_Material for the task_
= Beginning of Section =

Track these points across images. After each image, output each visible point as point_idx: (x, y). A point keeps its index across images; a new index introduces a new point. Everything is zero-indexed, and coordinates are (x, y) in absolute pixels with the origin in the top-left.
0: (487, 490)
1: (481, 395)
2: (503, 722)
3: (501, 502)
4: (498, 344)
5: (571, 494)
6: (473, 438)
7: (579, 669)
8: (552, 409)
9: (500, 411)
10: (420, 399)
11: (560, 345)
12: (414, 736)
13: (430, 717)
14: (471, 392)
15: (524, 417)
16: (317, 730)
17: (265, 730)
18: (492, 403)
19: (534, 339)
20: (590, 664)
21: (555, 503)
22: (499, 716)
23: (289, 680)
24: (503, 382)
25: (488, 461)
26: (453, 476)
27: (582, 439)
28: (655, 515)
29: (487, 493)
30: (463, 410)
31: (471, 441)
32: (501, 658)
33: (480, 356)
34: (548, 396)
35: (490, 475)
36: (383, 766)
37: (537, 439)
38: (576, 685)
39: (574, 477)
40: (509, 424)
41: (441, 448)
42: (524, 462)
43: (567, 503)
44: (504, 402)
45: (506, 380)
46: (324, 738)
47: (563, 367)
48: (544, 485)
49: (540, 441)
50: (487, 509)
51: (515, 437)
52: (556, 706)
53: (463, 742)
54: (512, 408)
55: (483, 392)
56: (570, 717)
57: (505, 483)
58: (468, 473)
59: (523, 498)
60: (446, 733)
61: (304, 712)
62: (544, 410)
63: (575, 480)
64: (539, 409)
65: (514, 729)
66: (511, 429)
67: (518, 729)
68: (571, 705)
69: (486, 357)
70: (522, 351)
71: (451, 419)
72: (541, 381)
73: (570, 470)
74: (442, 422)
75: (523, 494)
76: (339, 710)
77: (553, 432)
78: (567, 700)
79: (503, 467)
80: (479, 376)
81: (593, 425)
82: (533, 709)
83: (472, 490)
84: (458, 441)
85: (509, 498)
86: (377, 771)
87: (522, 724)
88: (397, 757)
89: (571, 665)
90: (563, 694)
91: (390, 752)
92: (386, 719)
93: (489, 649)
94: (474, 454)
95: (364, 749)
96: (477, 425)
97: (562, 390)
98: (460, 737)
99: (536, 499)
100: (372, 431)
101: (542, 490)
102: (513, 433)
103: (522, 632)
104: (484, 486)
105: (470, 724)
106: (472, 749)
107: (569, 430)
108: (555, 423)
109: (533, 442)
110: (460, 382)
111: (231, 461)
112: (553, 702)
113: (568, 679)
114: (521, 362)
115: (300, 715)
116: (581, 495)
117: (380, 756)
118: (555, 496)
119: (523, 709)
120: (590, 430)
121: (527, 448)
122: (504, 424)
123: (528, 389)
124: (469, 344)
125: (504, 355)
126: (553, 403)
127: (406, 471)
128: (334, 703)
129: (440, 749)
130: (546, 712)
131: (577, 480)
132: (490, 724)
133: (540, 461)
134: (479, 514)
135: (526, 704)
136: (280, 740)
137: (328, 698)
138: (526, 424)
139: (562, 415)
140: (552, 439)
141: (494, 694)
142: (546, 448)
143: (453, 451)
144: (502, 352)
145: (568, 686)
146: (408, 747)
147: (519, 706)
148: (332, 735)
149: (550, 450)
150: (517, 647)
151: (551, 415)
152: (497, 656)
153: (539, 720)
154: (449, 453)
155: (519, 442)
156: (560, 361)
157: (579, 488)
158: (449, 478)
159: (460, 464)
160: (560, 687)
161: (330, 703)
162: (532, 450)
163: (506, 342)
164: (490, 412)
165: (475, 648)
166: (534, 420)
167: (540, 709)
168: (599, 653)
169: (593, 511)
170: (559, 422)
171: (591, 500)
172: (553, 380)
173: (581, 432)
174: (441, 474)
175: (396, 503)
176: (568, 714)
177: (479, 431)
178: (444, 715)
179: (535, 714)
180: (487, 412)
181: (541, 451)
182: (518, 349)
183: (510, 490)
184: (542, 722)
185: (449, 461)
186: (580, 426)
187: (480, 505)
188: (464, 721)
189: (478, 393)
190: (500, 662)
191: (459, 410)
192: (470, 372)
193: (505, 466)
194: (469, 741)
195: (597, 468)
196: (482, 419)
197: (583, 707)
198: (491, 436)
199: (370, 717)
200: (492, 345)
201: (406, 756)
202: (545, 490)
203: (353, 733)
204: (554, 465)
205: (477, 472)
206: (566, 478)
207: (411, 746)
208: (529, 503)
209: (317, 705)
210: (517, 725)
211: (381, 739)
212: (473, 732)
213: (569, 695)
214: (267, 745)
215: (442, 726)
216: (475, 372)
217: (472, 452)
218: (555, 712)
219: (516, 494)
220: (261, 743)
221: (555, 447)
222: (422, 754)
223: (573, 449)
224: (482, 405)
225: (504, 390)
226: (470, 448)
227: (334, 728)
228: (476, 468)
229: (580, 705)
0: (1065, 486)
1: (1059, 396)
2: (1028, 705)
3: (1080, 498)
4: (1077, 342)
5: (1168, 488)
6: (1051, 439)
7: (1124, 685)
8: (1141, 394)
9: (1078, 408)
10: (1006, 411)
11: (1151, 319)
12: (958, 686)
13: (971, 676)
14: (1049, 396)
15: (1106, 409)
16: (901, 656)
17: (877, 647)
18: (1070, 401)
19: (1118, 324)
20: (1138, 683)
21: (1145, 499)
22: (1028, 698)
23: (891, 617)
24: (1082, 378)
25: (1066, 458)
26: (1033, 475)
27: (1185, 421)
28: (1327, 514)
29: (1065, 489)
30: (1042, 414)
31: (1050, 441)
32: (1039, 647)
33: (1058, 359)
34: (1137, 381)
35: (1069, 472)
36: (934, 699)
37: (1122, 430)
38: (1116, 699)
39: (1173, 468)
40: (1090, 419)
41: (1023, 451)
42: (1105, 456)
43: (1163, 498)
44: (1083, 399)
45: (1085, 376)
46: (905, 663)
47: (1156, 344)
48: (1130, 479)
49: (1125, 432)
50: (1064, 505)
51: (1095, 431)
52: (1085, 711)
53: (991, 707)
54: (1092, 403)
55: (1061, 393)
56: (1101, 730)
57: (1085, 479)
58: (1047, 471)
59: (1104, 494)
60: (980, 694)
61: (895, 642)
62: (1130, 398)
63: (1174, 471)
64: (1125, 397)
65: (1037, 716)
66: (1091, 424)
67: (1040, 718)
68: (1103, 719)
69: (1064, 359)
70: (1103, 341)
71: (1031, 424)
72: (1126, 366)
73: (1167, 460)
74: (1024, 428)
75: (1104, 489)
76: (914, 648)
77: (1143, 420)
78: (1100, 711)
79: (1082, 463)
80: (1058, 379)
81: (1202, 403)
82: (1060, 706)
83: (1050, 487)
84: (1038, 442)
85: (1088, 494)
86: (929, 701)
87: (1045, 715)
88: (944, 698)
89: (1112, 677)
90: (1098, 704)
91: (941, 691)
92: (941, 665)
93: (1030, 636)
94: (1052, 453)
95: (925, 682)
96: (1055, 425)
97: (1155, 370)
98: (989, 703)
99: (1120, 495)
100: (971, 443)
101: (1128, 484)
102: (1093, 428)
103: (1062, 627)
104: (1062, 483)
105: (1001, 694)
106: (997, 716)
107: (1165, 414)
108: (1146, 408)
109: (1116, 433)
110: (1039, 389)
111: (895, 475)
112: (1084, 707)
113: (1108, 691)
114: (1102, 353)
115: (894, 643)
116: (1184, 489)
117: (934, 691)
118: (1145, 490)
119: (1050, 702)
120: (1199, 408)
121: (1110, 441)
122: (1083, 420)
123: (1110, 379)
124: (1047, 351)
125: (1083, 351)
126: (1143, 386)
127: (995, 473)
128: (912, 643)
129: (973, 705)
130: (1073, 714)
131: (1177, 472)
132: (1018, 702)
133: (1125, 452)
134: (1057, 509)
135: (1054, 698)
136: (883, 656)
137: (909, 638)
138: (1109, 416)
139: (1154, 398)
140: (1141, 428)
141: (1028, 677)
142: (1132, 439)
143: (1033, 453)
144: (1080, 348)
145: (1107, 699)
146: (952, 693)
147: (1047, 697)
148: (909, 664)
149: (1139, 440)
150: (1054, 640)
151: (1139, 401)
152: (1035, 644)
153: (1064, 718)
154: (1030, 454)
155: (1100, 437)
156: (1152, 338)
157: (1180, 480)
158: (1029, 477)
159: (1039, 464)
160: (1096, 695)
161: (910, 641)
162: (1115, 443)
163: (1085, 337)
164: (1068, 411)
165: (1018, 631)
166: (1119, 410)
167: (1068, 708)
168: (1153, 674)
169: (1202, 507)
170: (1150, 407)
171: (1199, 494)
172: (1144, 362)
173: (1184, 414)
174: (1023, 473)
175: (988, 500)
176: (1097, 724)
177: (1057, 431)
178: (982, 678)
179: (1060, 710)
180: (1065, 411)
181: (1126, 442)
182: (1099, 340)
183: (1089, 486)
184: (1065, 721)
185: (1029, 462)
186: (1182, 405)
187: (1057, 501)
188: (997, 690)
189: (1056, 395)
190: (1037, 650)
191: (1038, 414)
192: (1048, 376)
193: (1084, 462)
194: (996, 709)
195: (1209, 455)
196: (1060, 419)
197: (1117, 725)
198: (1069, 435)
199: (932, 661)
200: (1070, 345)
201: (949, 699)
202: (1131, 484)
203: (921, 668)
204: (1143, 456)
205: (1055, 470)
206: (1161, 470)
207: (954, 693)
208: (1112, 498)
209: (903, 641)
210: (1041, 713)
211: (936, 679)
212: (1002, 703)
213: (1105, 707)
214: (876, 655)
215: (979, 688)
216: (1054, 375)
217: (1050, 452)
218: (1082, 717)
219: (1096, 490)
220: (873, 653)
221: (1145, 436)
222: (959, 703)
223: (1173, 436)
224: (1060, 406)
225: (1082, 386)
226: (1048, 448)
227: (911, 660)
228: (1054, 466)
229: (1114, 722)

= End of Section =

Could you retype exactly the lines above, starting at the line that contains "107: (569, 430)" and ending at the line that contains "125: (504, 355)", and nothing more?

107: (569, 430)
108: (555, 423)
109: (533, 442)
110: (460, 382)
111: (231, 461)
112: (553, 702)
113: (568, 679)
114: (521, 362)
115: (300, 715)
116: (581, 495)
117: (380, 756)
118: (555, 496)
119: (523, 709)
120: (590, 430)
121: (527, 448)
122: (504, 424)
123: (528, 389)
124: (469, 344)
125: (504, 355)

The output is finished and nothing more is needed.